Scetticismo che è stato ulteriormente, aumentato dall’atteggiamento estremante attivo assunto dagli USA nella crisi ucraina (e dalle pressioni esercitate su Paesi del GCC per condannare la Russia) e dalla considerazione inerente alle risorse militari offerte all’Ucraina, giudicate quantitativamente sproporzionate in relazione a quelle rese disponibili per supportare gli alleati mediorientali nella loro domanda di sicurezza.

Nel particolare sono le relazioni dirette con l’Arabia Saudita e gli Emirati Arabi Uniti che hanno maggiormente sofferto questo calo di fiducia nell’impegno USA nella regione ed è proprio verso questi due Paesi che si sono rivolte con più attenzione le iniziative politico economiche della Cina.

Pechino ha iniziato da lungo tempo una politica di penetrazione commerciale volta ad inserirsi nell’area mediorientale occupando tutti gli spazi lasciati vacanti dalla poco attenta visione USA.

Se, sino ad ora, le attività cinesi sono state condotte con circospezione evitando di poter essere considerate come attacco diretto volto a distruggere le relazioni di alleanza tra GCC e USA, le conseguenze della crisi ucraina hanno aperto nuove possibilità all’azione diplomatico economica della Cina.

Recenti incontri di vertice della Cina con l’Arabia Saudita e gli Emirati Arabi hanno reso chiara l’intenzione di Pechino di adottare una linea politica più decisa e più aperta nel sostegno degli interessi nazionali finalizzati all’acquisizione di una posizione dominante nell’area.

La posizione di strategica neutralità dei Paesi GCC assunta nei confronti della Russia, finalizzata a non danneggiare gli ottimi rapporti stabiliti con Mosca (stabilizzazione della crisi siriana e gestione congiunta delle quote di greggio) sono stati recepiti da Pechino come un segnale positivo nell’ambito di eventuali azioni intese a risolvere la questione di Taiwan. Inoltre, la rinnovata disponibilità alla partecipazione attiva al grande progetto della Belt and Road Initiative (B&RI) ha comportato la stesura di una serie sempre maggiore di accordi e partneship commerciali che hanno portato alla realizzazione di enormi investimenti da parte di Pechino.

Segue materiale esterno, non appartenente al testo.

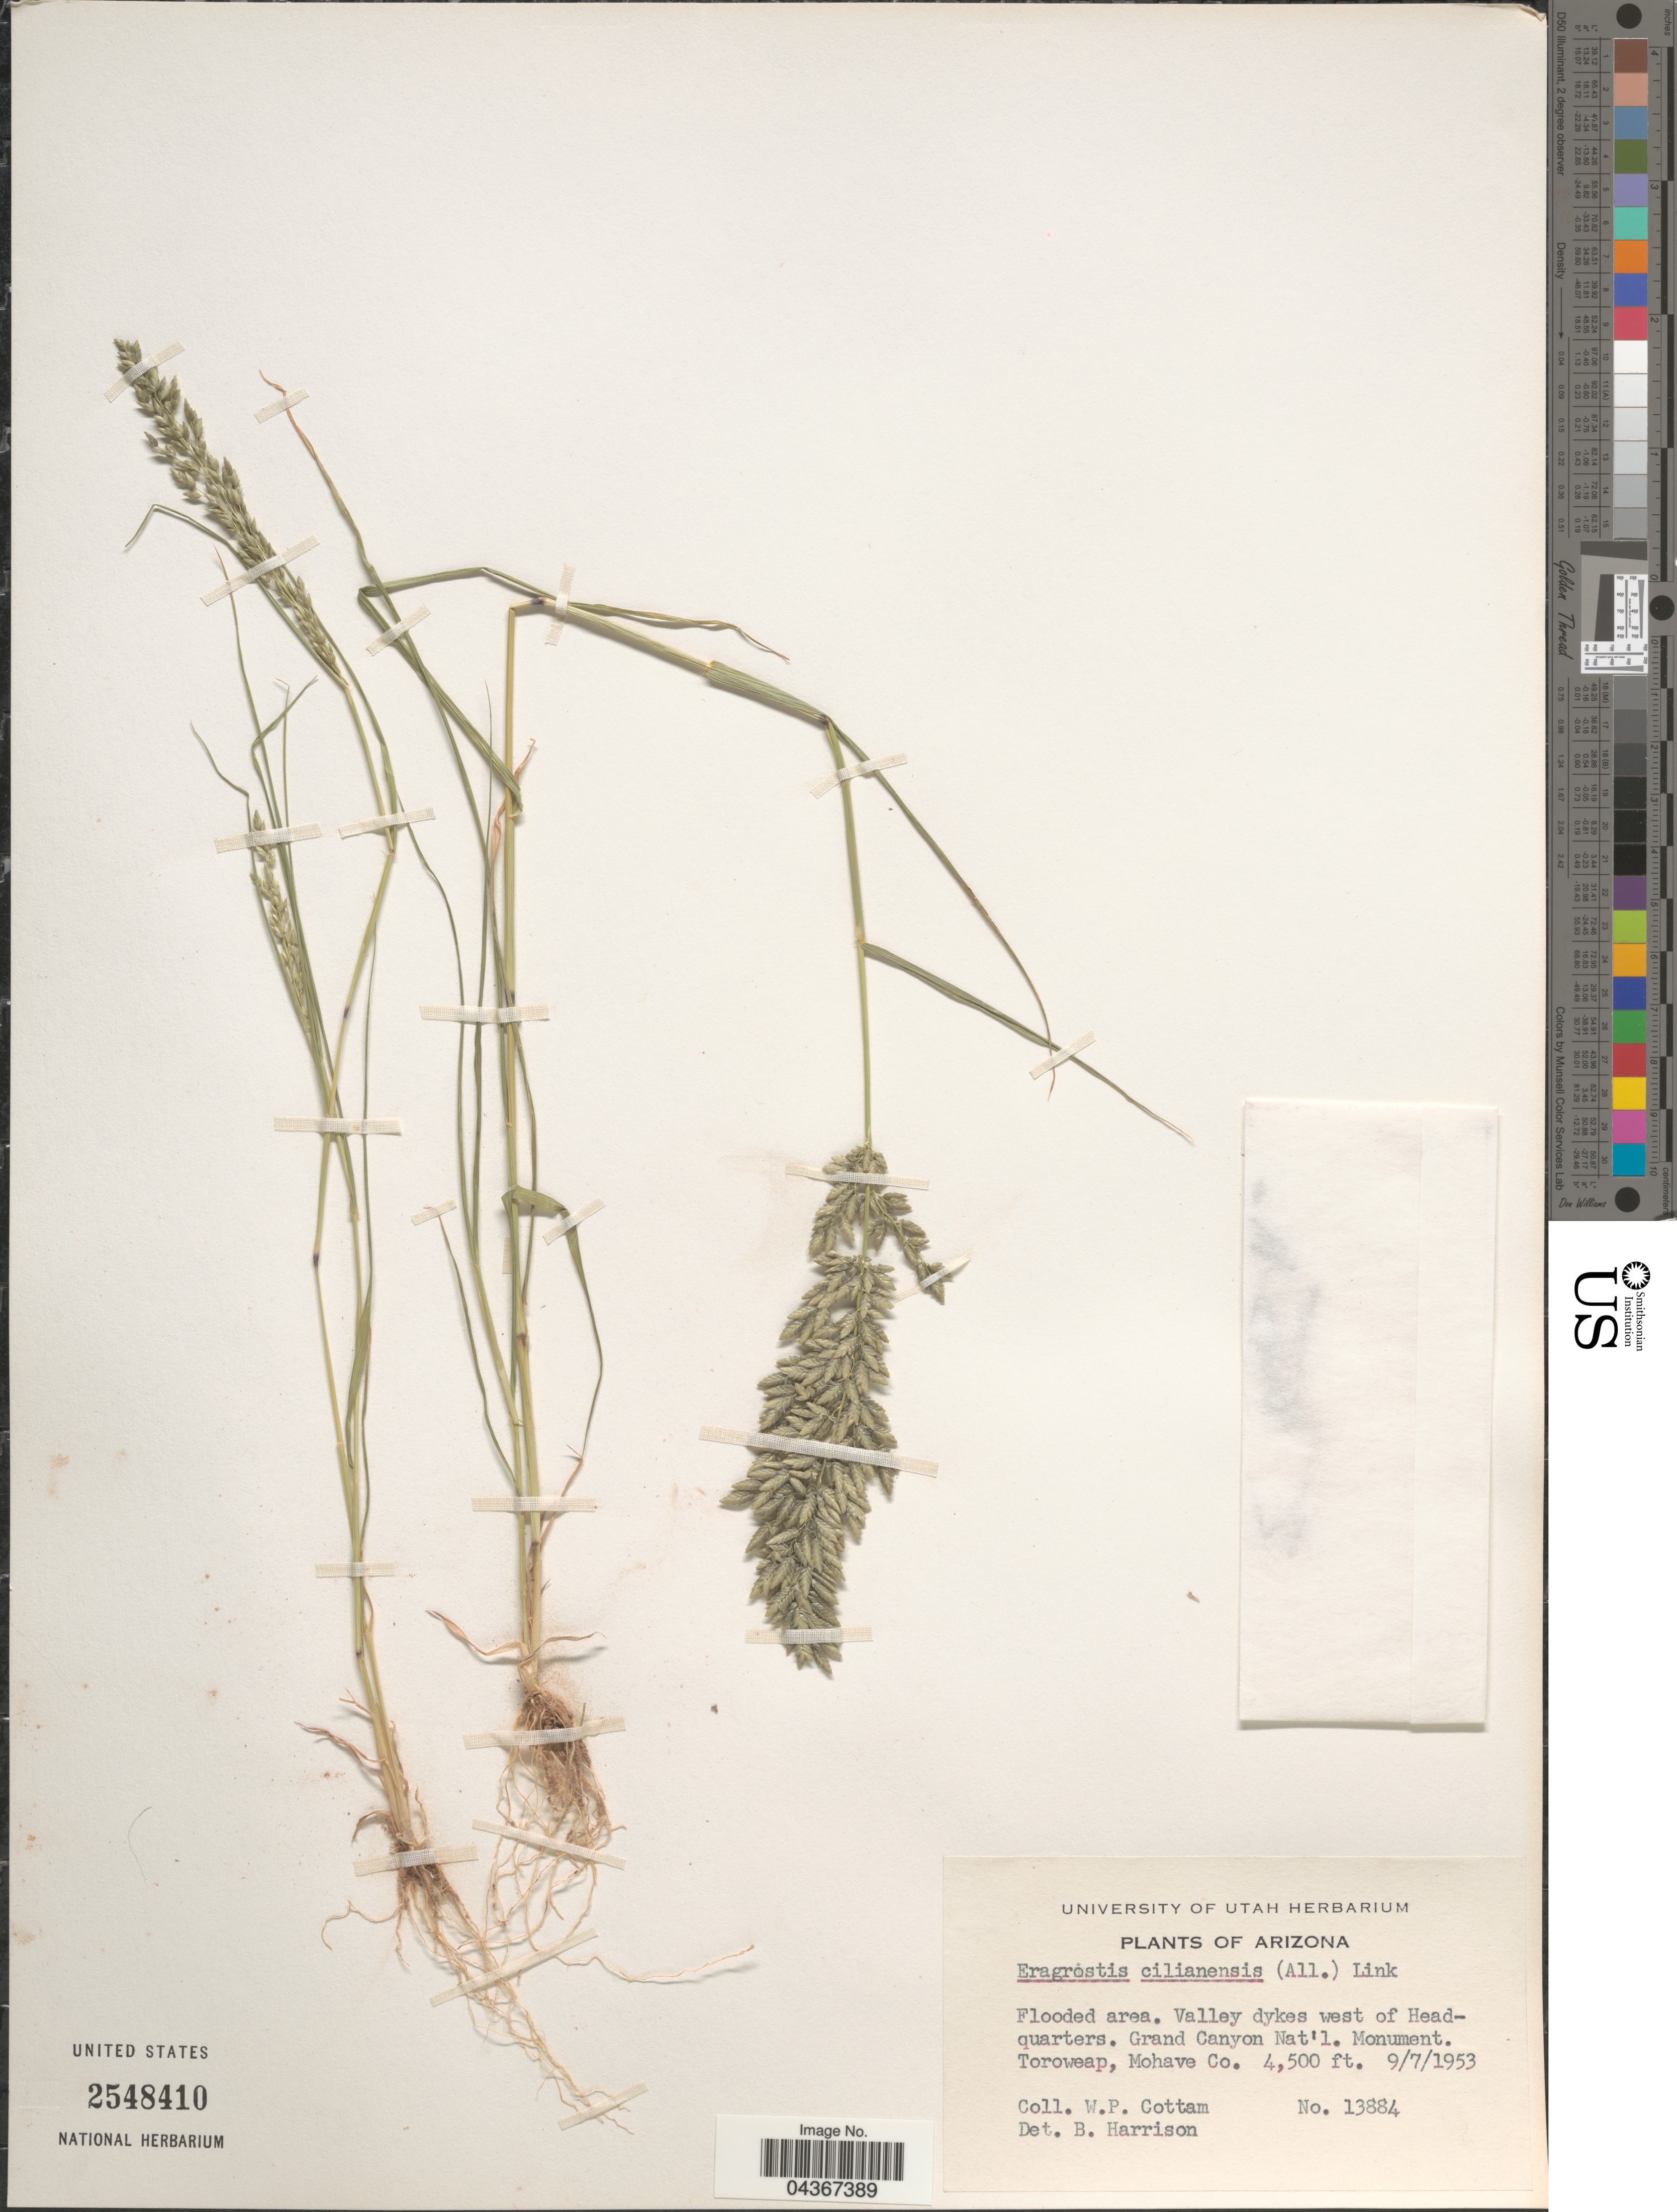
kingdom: Plantae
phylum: Tracheophyta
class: Liliopsida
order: Poales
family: Poaceae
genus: Eragrostis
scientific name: Eragrostis cilianensis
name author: (Bellardi) Vignolo ex Janch.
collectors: W. Cottam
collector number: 13884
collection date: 1953-09-07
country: United States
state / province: Arizona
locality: Flooded area. Valley dykes west of Headquarters. Grand Canyon Nat'l. Monument. Toroweap, Mohave Co.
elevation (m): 1372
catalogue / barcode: US 2548410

Il risultato di questi accordi ha avuto due importanti conseguenze che hanno ulteriormente indebolito la posizione USA.

La prima è quella dell’inclusione della regione mediorientale in uno scacchiere geopolitico che oramai ha spazzato via tutti i precedenti riferimenti, estendendosi senza soluzione di continuità dall’Europa all’Asia globalizzando e trasformando il concetto di relazioni internazionali.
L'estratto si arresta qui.